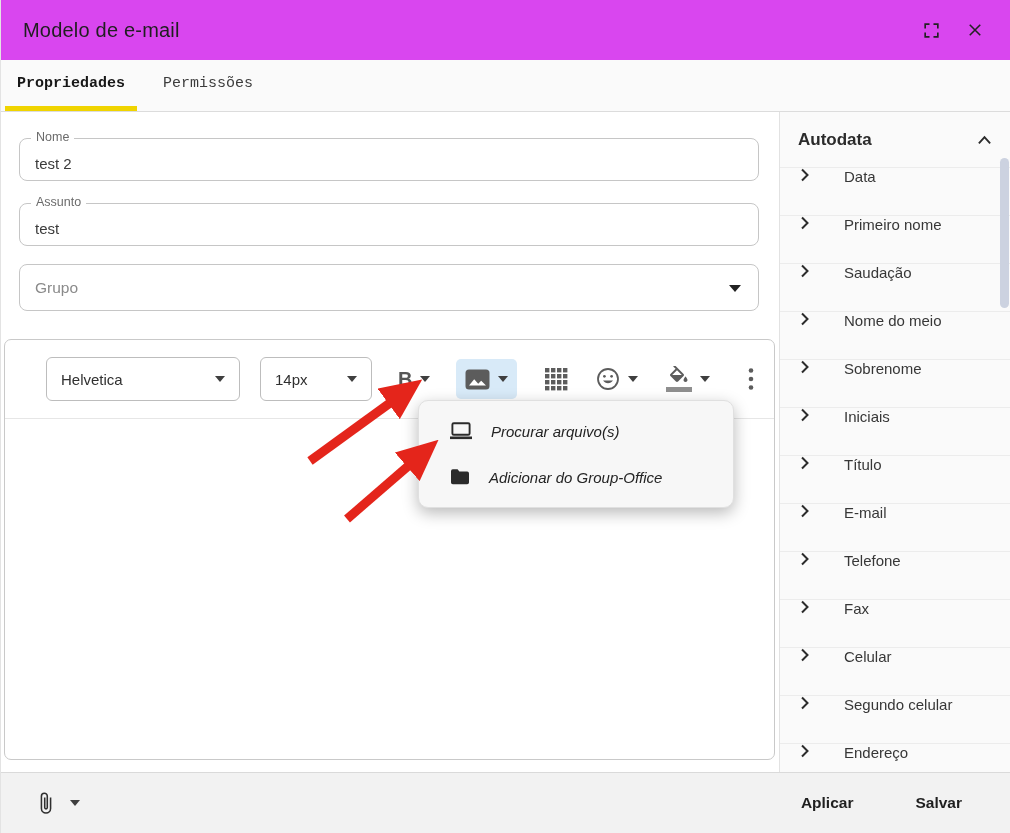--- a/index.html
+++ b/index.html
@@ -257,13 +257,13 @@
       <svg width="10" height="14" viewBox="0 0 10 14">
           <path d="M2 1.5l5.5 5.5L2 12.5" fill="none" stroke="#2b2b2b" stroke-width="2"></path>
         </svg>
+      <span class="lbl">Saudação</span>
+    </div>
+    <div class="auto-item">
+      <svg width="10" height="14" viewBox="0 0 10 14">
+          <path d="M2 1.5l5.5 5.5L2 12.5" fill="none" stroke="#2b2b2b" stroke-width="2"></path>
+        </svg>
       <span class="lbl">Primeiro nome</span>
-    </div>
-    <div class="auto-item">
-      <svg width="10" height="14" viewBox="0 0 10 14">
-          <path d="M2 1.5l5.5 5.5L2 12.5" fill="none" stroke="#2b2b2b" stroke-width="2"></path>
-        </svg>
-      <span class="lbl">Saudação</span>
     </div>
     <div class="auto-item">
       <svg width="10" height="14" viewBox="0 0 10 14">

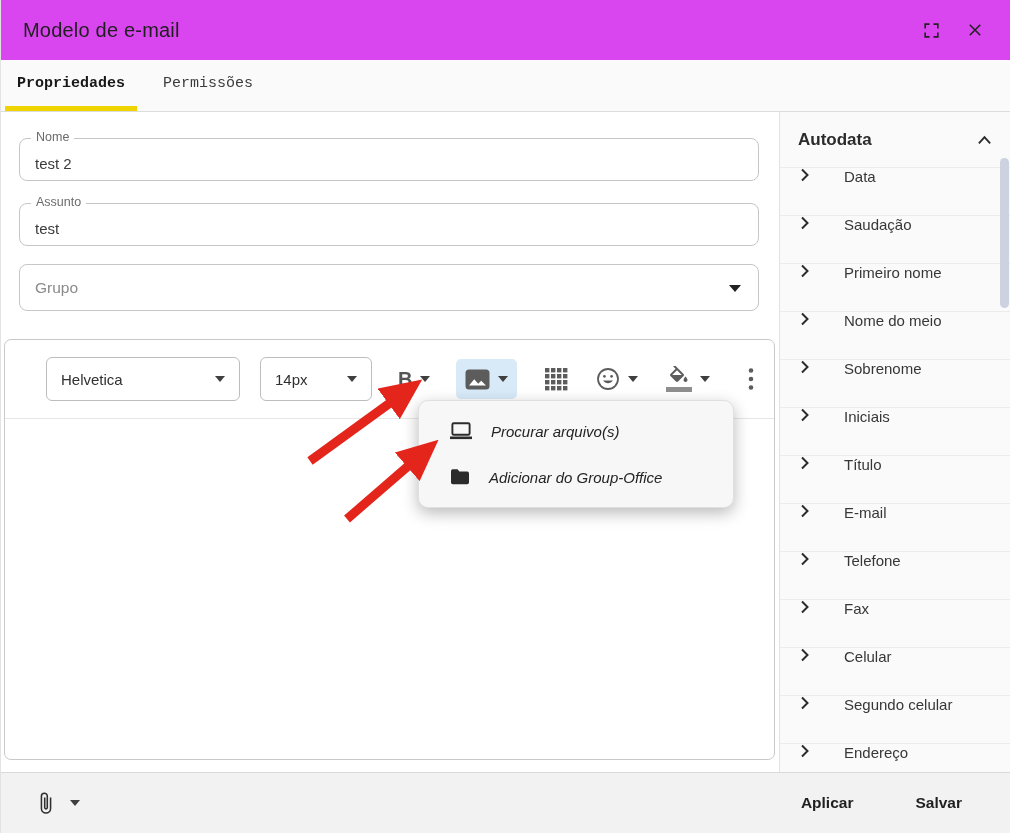--- a/index.html
+++ b/index.html
@@ -49,7 +49,7 @@
   .tb-select{ height:44px; border:1px solid #bdbdbd; border-radius:6px; background:#fff;
     display:flex; align-items:center; padding:0 14px; cursor:pointer; }
   .tb-select .val{ font-size:15px; color:#303030; }
-  #font-select{ width:194px;margin-left:25px; }
+  #font-select{ width:178px; }
   #size-select{ width:112px; margin-left:20px; }
   .tb-select .caret{ margin-left:auto; }
   .tb-group{ display:flex; align-items:center; gap:8px; cursor:pointer; }

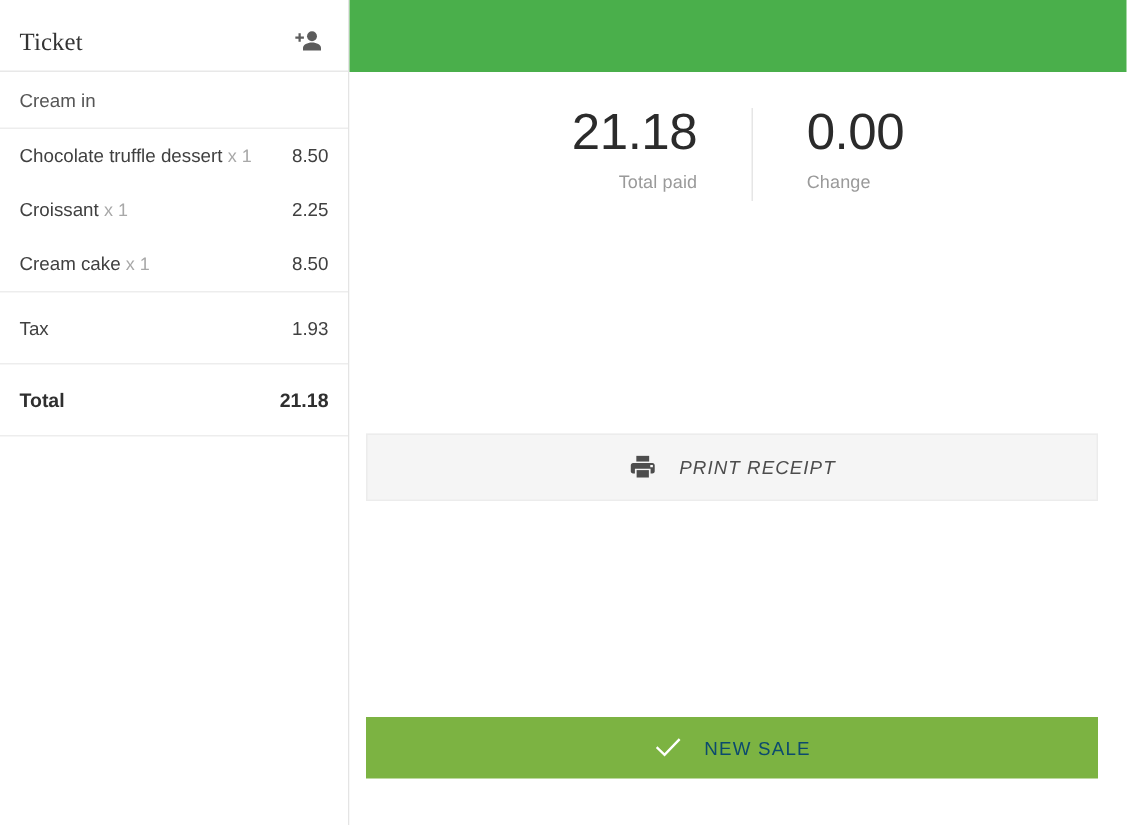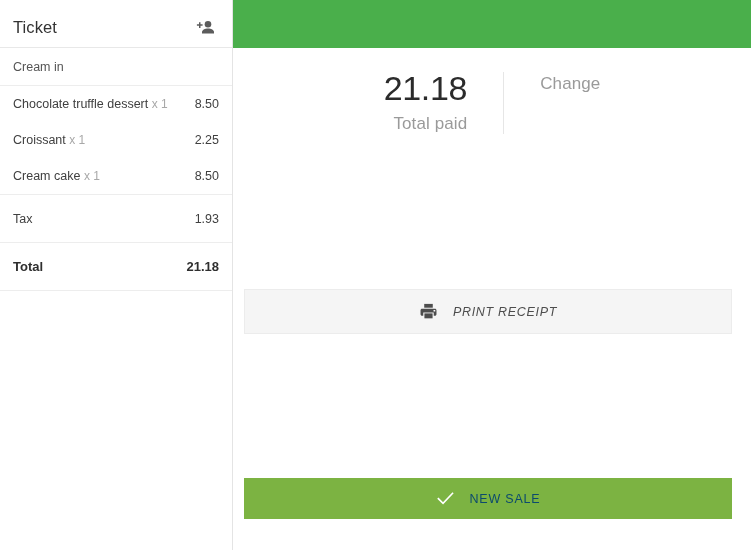--- a/index.html
+++ b/index.html
@@ -41,6 +41,7 @@
     padding: 8px 14px 0 13px;
     box-sizing: border-box;
     border-bottom: 1px solid #e8e8e8;
+    font-family: Liberation Serif, serif;
   }
   .ticket-title {
     font-size: 16.5px;

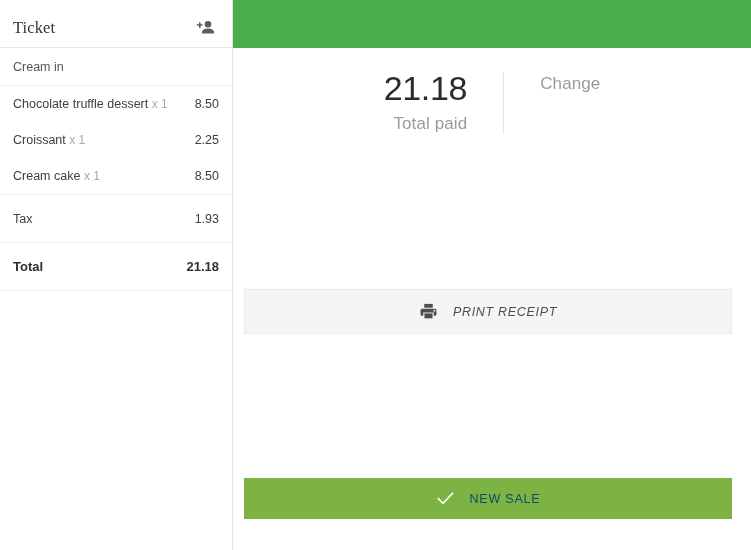--- a/index.html
+++ b/index.html
@@ -315,6 +315,7 @@
         </div>
         <div class="v-divider"></div>
         <div class="total-cell right">
+          <div class="amount">0.00</div>
           <div class="amount-label">Change</div>
         </div>
       </div>

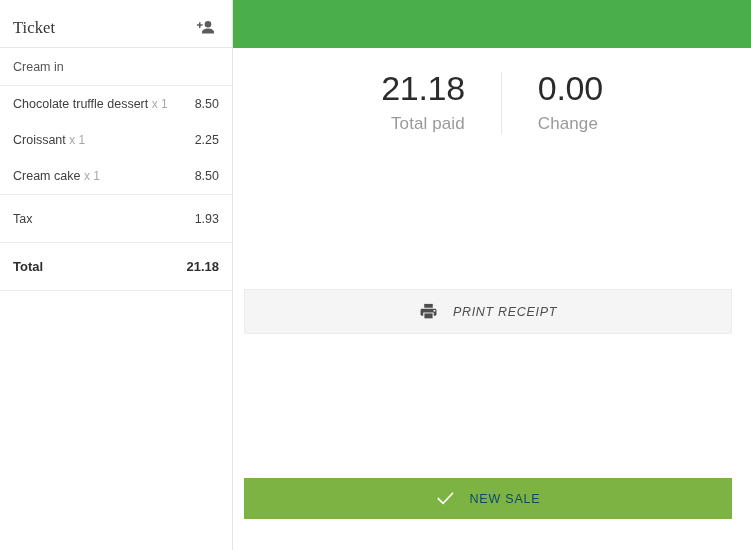--- a/index.html
+++ b/index.html
@@ -156,7 +156,7 @@
     letter-spacing: -0.3px;
   }
   .amount-label {
-    font-size: 17px;
+    font-size: 12px;
     color: #9a9a9a;
     margin-top: 6px;
     letter-spacing: 0.1px;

+ + + + +

Make an exact copy of every entry above, but keep the pictures out of it.

--- a/index.html
+++ b/index.html
@@ -257,13 +257,13 @@
       <svg width="10" height="14" viewBox="0 0 10 14">
           <path d="M2 1.5l5.5 5.5L2 12.5" fill="none" stroke="#2b2b2b" stroke-width="2"></path>
         </svg>
+      <span class="lbl">Saudação</span>
+    </div>
+    <div class="auto-item">
+      <svg width="10" height="14" viewBox="0 0 10 14">
+          <path d="M2 1.5l5.5 5.5L2 12.5" fill="none" stroke="#2b2b2b" stroke-width="2"></path>
+        </svg>
       <span class="lbl">Primeiro nome</span>
-    </div>
-    <div class="auto-item">
-      <svg width="10" height="14" viewBox="0 0 10 14">
-          <path d="M2 1.5l5.5 5.5L2 12.5" fill="none" stroke="#2b2b2b" stroke-width="2"></path>
-        </svg>
-      <span class="lbl">Saudação</span>
     </div>
     <div class="auto-item">
       <svg width="10" height="14" viewBox="0 0 10 14">

--- a/index.html
+++ b/index.html
@@ -49,7 +49,7 @@
   .tb-select{ height:44px; border:1px solid #bdbdbd; border-radius:6px; background:#fff;
     display:flex; align-items:center; padding:0 14px; cursor:pointer; }
   .tb-select .val{ font-size:15px; color:#303030; }
-  #font-select{ width:194px;margin-left:25px; }
+  #font-select{ width:178px; }
   #size-select{ width:112px; margin-left:20px; }
   .tb-select .caret{ margin-left:auto; }
   .tb-group{ display:flex; align-items:center; gap:8px; cursor:pointer; }

--- a/index.html
+++ b/index.html
@@ -41,6 +41,7 @@
     padding: 8px 14px 0 13px;
     box-sizing: border-box;
     border-bottom: 1px solid #e8e8e8;
+    font-family: Liberation Serif, serif;
   }
   .ticket-title {
     font-size: 16.5px;

--- a/index.html
+++ b/index.html
@@ -315,6 +315,7 @@
         </div>
         <div class="v-divider"></div>
         <div class="total-cell right">
+          <div class="amount">0.00</div>
           <div class="amount-label">Change</div>
         </div>
       </div>

--- a/index.html
+++ b/index.html
@@ -156,7 +156,7 @@
     letter-spacing: -0.3px;
   }
   .amount-label {
-    font-size: 17px;
+    font-size: 12px;
     color: #9a9a9a;
     margin-top: 6px;
     letter-spacing: 0.1px;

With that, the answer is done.